Thanks to our clever brains, it’s not immediately noticeable to us, but our two nostrils are actually working independently in some ways and appear to have their own separate sense of smell.
That’s the conclusion of a new study from researchers in the US that could teach us much more about the brain and how senses are processed.
The findings build on earlier studies in animals and humans, indicating that our brains might be capable of processing each nostril’s input individually as well as synthesizing them into one complete whole.
“Despite extensive work on odor responses in the olfactory system, relatively little is known about how information from the two nostrils is integrated and differentiated in the human olfactory system,” write the researchers in their published paper.
To look more closely at smelling in stereo, the researchers from the University of Pennsylvania, the Barrow Neurological Institute, and Ohio State University enlisted the help of 10 epilepsy patients who had already had electrodes implanted in their brains.
One of three different scents, as well as a control consisting of pure air, was puffed into either nostril or both together in each trial. After several seconds, the subject was asked to identify the smell, then state which nostril they used to detect it – left, right, or both. Meanwhile, the researchers collected data on the brain’s response via the electrodes.
The team made a number of interesting observations. For example, when the same smell was presented to each nostril in turn, the resulting brain activity was similar, but not identical, suggesting some independence.
What’s more, smelling through two nostrils together created two distinct bursts of activity.
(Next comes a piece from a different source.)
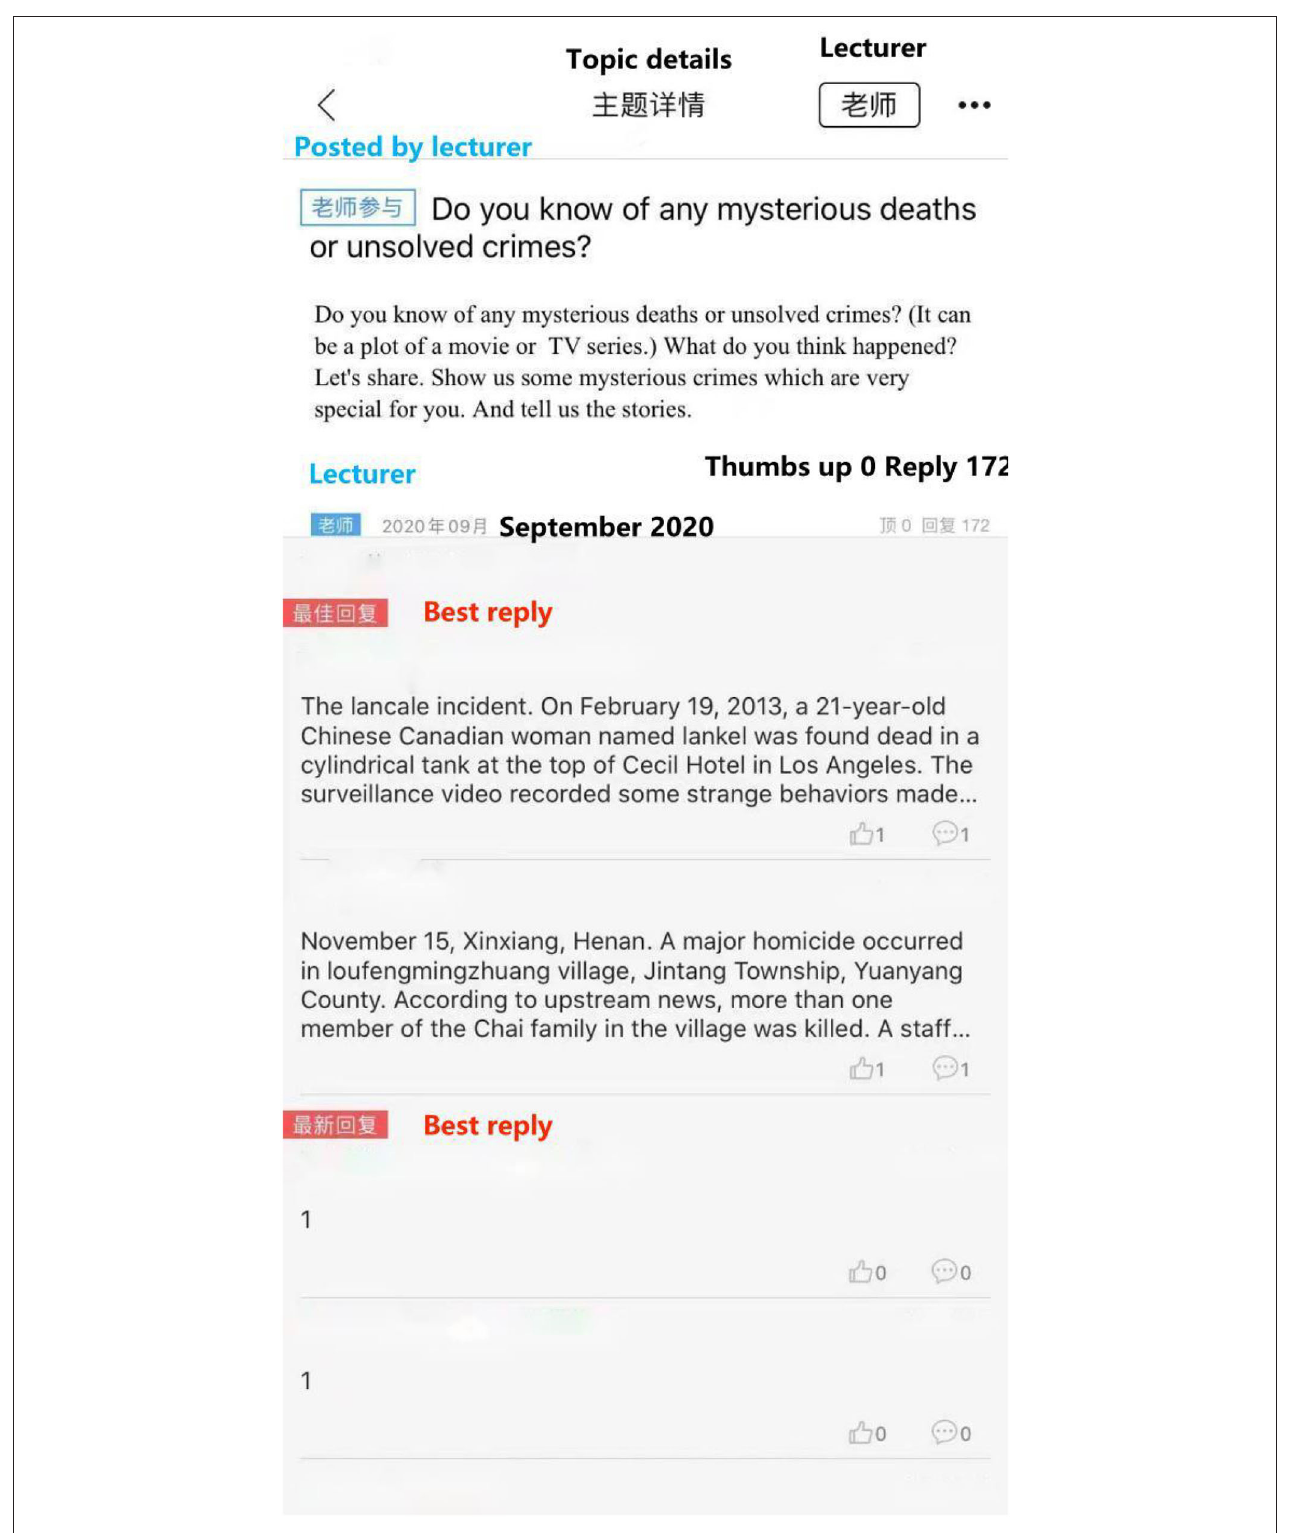
FIGURE 2 | Icourse—Online discussion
Though the time delay between them was very short, it was there, and the researchers suggest that this again points to the nostrils not always being in unison.
Two nostrils were better than one when it came to identifying odors and identifying them more quickly, which hints that there’s definitely some benefit to having two nostrils rather than one – as with eyes and ears.
The analysis concentrated on the piriform cortex (PC) brain region, where the sense of smell is handled and interpreted. As we already know, our different senses are closely interconnected too, which means the findings may have implications beyond smell.
Earlier research has shown that rats can “smell in stereo”, using both nostrils to identify where a smell is coming from. The team behind this new study now wants to investigate whether this happens with humans too, and how the differences in timing and “odor coding” in the nostrils are worked out in the brain.
“Odor information arising from the two nostrils is temporally segregated in the human piriform cortex,” write the researchers in their published paper.
“Our findings have important implications for odor coding in the olfactory system and provide evidence that the human PC maintains distinct representations of odor information arising from each nostril through temporal segregation.”
The research has been published in Current Biology.